begin EXERCISE INPUT

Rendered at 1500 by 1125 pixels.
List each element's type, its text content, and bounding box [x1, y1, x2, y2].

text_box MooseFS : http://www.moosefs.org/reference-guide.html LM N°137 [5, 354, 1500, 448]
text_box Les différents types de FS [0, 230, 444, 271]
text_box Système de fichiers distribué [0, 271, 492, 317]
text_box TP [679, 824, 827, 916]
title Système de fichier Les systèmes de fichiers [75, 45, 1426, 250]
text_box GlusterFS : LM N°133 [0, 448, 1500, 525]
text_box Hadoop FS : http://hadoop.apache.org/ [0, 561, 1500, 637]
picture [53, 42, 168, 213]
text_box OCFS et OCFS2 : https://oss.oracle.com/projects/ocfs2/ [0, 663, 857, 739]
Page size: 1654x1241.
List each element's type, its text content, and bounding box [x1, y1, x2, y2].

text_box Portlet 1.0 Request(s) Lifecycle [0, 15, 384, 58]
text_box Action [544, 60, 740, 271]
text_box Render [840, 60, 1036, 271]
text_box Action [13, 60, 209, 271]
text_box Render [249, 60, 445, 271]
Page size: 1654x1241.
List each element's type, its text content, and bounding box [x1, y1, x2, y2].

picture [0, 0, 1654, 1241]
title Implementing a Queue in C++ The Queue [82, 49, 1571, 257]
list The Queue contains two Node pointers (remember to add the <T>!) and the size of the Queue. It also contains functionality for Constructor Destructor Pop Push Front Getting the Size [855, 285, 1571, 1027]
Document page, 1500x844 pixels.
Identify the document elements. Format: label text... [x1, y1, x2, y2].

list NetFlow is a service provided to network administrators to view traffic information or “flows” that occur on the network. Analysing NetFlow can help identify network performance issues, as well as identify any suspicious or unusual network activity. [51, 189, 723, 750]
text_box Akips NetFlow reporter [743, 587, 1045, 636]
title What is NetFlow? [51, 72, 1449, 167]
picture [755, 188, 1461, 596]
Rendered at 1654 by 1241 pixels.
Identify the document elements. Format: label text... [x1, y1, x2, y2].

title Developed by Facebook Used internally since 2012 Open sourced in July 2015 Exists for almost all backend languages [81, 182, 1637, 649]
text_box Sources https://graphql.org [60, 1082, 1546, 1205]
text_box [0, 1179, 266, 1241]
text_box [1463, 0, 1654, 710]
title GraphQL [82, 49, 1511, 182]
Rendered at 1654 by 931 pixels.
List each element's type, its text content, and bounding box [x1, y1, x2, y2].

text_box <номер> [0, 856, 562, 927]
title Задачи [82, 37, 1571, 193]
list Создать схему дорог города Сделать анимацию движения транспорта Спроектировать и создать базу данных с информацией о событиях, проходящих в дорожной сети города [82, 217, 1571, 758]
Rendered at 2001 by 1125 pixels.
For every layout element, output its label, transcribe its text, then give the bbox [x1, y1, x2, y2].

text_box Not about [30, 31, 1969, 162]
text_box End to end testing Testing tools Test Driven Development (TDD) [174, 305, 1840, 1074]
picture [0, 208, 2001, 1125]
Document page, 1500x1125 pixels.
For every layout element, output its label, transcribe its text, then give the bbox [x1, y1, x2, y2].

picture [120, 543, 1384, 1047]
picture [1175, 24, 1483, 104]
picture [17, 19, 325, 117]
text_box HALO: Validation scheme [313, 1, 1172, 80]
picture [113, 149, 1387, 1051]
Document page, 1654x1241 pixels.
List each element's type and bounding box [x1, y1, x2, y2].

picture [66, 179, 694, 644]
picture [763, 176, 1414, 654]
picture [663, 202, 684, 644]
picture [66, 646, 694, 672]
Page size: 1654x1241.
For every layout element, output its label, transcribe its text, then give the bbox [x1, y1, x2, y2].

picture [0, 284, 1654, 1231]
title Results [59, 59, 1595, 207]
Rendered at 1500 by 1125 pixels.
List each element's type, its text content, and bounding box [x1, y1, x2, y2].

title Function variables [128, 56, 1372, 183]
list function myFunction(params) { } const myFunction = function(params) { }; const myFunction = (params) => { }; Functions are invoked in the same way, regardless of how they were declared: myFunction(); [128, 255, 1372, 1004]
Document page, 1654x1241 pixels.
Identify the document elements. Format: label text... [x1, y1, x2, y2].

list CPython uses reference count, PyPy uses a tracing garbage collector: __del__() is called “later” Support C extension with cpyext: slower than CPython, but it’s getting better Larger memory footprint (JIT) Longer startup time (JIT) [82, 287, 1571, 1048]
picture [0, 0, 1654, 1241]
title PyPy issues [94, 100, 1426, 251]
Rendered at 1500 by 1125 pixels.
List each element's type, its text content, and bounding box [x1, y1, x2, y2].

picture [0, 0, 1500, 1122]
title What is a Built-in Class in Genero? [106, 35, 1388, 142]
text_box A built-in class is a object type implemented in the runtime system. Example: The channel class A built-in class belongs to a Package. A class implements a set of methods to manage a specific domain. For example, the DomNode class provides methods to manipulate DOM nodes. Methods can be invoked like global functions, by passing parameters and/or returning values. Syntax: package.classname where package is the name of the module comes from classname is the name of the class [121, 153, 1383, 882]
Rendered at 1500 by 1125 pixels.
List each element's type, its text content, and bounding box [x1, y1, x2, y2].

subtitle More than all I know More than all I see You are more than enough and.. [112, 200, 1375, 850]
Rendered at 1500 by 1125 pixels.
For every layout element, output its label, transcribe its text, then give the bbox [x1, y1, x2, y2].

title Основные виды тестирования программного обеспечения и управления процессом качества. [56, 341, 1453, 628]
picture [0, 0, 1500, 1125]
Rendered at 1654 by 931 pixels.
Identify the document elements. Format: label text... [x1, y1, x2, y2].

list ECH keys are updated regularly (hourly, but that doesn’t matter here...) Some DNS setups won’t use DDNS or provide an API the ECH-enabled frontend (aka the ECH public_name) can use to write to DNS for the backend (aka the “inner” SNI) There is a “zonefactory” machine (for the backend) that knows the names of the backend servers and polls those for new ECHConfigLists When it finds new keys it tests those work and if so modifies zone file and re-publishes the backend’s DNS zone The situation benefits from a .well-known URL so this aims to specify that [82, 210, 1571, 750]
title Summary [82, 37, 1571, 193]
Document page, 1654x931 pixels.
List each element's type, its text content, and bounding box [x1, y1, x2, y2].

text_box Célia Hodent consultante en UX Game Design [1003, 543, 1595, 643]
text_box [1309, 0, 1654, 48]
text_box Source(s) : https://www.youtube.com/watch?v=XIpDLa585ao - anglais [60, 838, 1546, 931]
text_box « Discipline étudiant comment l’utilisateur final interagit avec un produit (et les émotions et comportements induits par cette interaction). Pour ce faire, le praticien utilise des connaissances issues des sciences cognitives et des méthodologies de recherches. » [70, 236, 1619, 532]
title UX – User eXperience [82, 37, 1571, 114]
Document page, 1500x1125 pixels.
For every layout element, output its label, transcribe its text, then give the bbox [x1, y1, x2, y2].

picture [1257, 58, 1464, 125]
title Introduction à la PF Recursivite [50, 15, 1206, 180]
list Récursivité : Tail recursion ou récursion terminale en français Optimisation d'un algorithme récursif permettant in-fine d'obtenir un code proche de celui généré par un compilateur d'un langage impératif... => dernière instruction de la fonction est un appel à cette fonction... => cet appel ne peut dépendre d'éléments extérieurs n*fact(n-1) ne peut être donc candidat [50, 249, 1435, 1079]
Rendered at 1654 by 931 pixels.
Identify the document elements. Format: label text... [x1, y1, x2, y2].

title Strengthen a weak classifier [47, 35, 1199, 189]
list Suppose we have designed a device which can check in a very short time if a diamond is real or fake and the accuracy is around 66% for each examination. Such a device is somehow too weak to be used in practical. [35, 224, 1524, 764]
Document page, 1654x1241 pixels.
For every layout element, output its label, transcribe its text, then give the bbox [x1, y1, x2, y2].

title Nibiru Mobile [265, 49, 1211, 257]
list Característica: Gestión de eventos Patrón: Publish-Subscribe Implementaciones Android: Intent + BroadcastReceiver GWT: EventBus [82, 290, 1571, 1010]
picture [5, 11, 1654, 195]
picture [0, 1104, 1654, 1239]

end EXERCISE INPUT

**TASK PROMPT**
Please give the entries again from the start of the entries to the line with "text_box OCFS et", replacing "bounding box" with "bounding rectangle" and leaving everything else unchanged.

**RESPONSE TO THIS TASK**
Rendered at 1500 by 1125 pixels.
List each element's type, its text content, and bounding rectangle [x1, y1, x2, y2].

text_box MooseFS : http://www.moosefs.org/reference-guide.html LM N°137 [5, 354, 1500, 448]
text_box Les différents types de FS [0, 230, 444, 271]
text_box Système de fichiers distribué [0, 271, 492, 317]
text_box TP [679, 824, 827, 916]
title Système de fichier Les systèmes de fichiers [75, 45, 1426, 250]
text_box GlusterFS : LM N°133 [0, 448, 1500, 525]
text_box Hadoop FS : http://hadoop.apache.org/ [0, 561, 1500, 637]
picture [53, 42, 168, 213]
text_box OCFS et OCFS2 : https://oss.oracle.com/projects/ocfs2/ [0, 663, 857, 739]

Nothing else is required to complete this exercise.